Sir George Carew – Irish to the Core Weekly Blog 48

by | Jun 3, 2022 | Irish to the Core

Sir George Carew, 1st Earl of Totnes, 1555 – 1629

In the last blog I mentioned that George Carew was a compatriot of Sir William Temple, 4th Provost of Trinity College in Ireland. They were born and died in the same timeframe.

Today I want to give you more information on this soldier/politician who played a large part in the demise of the Gaelic way of life.

George Carew, 1st Earl of Totnes (29 May 1555 – 27 March 1629), known as Sir George Carew between 1586 and 1605 and as The Lord Carew between 1605 and 1626, served under Elizabeth I during the Tudor conquest of Ireland and was appointed President of Munster. He was an authority on heraldry and the author of Carew’s Scroll of Arms 1588.

From 1574 onward, Carew was in the Crown’s service in Ireland and in 1579–1580, he led a regiment of Irish infantry, then a regiment of cavalry, during the Second Desmond Rebellion.

Carew was much liked by the queen, and by her principal secretary, Sir William Cecil, and his son, the future secretary, Robert Cecil.

In May 1596, Carew took part in the expedition to Cadiz with the Earl of Essex, William Temple and Henry Docwra, in 1597 in the expedition to the Azores and in the same year during the 3rd Spanish Armada invasion attempt. He was appointed treasurer at war to Essex in Ireland in March 1599, and on the latter’s sudden departure in September of the same year, leaving the island in disorder, Carew was appointed a lord justice.

Carew was appointed President of Munster on 27 January 1600, at the height of the Nine Years War and landed with Lord Mountjoy at Howth Head near Dublin a month later. He enjoyed wide powers, including imposition of martial law, and excelled in the politics of divide and rule. He interviewed the successor to the Earl of ClancartyFlorence MacCarthy, in the spring of that year, after an unjust attack by presidency forces on the MacCarthy territories prior to his arrival.

[Items listed in a dataset]
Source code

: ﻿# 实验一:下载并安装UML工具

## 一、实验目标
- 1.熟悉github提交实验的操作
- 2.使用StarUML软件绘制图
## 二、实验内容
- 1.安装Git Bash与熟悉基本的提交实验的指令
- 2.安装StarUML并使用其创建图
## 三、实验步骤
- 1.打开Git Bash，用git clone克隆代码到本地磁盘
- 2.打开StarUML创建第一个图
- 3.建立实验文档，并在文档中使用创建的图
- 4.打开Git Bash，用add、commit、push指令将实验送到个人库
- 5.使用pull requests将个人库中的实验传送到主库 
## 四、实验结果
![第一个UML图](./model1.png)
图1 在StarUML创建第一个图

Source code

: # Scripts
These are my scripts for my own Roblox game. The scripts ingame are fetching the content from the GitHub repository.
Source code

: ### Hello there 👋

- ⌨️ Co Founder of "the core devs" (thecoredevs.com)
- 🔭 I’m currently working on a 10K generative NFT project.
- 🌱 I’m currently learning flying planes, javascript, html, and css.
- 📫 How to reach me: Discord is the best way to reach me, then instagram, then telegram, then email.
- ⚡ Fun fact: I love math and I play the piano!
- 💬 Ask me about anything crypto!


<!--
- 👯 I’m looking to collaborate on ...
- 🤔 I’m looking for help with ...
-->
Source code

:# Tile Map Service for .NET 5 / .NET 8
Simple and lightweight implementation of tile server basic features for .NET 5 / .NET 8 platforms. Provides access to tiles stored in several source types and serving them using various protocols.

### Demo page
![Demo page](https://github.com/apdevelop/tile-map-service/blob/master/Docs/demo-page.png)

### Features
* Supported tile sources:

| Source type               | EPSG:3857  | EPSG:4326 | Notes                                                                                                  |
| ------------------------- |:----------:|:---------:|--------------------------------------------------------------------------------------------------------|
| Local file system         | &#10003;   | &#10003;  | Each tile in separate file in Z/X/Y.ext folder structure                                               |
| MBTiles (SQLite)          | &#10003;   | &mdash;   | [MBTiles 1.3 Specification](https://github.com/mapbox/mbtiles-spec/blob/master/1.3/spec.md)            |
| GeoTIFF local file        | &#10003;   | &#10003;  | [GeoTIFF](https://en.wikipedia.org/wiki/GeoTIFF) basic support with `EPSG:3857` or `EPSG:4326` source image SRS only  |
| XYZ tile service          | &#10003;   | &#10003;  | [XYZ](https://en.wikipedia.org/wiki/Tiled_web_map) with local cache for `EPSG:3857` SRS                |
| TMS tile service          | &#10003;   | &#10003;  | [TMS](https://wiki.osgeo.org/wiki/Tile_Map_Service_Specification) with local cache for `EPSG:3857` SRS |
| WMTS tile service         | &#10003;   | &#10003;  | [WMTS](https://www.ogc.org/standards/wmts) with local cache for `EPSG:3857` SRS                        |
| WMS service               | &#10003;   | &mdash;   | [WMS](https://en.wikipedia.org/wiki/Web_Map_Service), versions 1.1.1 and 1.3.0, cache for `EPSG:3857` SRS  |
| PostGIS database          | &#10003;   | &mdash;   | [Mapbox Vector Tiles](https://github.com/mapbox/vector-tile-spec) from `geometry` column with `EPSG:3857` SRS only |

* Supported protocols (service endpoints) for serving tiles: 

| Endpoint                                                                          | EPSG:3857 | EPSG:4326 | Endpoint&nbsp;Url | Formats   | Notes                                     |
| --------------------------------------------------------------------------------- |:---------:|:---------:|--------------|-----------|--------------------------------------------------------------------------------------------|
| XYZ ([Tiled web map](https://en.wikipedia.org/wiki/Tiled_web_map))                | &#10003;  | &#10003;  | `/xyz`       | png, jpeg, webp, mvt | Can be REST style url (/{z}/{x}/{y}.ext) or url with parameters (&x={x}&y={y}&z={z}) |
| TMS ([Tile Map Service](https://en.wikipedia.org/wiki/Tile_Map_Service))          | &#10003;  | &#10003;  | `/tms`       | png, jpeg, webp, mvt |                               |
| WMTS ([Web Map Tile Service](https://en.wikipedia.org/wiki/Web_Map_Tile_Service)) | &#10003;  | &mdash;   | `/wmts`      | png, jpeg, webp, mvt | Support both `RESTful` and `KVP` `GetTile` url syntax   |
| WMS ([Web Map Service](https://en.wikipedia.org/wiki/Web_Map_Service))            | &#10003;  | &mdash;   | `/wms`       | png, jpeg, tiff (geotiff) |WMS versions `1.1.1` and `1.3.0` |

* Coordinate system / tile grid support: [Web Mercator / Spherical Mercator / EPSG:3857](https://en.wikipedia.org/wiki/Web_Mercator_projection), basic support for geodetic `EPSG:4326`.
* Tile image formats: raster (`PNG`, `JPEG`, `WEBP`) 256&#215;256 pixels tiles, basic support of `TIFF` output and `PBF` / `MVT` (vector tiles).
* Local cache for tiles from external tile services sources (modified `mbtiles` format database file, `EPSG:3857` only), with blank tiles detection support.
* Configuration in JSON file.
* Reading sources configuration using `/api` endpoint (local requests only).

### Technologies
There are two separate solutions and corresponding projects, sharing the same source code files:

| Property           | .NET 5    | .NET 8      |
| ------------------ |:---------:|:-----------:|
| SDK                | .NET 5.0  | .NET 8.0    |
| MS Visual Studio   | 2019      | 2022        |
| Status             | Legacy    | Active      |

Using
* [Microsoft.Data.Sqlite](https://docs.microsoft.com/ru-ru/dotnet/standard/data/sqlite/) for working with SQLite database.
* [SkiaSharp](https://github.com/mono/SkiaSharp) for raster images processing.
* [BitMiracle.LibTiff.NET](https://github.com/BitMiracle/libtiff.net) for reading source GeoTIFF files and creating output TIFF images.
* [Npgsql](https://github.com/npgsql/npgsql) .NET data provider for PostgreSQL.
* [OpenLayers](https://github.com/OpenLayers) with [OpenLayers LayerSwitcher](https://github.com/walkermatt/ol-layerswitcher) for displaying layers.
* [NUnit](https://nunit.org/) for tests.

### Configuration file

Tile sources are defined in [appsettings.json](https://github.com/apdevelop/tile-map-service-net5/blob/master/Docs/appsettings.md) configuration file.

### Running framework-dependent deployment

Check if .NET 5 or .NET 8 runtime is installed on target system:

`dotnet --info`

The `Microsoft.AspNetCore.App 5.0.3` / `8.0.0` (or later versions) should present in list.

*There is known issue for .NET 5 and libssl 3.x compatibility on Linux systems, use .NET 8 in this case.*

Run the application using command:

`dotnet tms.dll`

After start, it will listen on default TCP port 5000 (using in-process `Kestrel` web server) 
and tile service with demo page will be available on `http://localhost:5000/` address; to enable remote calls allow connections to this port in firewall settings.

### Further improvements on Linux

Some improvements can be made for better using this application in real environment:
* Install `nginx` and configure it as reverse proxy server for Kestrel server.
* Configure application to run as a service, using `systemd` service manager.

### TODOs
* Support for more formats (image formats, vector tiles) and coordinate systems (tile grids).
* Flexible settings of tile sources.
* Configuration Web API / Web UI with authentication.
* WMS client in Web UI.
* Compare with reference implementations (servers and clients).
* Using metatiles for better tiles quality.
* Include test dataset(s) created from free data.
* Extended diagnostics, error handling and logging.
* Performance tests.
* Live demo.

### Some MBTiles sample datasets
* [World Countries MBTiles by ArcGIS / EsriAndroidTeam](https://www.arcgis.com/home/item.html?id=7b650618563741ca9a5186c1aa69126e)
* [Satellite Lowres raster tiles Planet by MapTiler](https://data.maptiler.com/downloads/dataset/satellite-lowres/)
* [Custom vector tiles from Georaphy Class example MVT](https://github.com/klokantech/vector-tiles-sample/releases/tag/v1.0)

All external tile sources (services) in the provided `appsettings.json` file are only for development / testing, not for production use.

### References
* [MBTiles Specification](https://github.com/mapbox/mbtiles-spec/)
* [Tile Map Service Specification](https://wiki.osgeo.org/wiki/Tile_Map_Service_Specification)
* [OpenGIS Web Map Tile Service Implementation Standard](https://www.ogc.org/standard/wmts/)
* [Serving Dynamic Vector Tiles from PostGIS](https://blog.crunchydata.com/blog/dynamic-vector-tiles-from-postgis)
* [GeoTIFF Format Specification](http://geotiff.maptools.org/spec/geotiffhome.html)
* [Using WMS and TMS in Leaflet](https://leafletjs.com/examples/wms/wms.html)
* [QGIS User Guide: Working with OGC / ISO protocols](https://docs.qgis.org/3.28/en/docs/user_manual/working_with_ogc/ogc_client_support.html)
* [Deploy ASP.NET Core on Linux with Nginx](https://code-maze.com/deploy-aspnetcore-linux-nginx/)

# DIRECTIONS FOR THIS TASK
Write out the blog post on Sir George Carew word for word between "by | Jun 3, 2022" and "way of life.", inclusive. The material above is separate from the blog post on Sir George Carew.

# EXERCISE ANSWER
by | Jun 3, 2022 | Irish to the Core

Sir George Carew, 1st Earl of Totnes, 1555 – 1629

In the last blog I mentioned that George Carew was a compatriot of Sir William Temple, 4th Provost of Trinity College in Ireland. They were born and died in the same timeframe.

Today I want to give you more information on this soldier/politician who played a large part in the demise of the Gaelic way of life.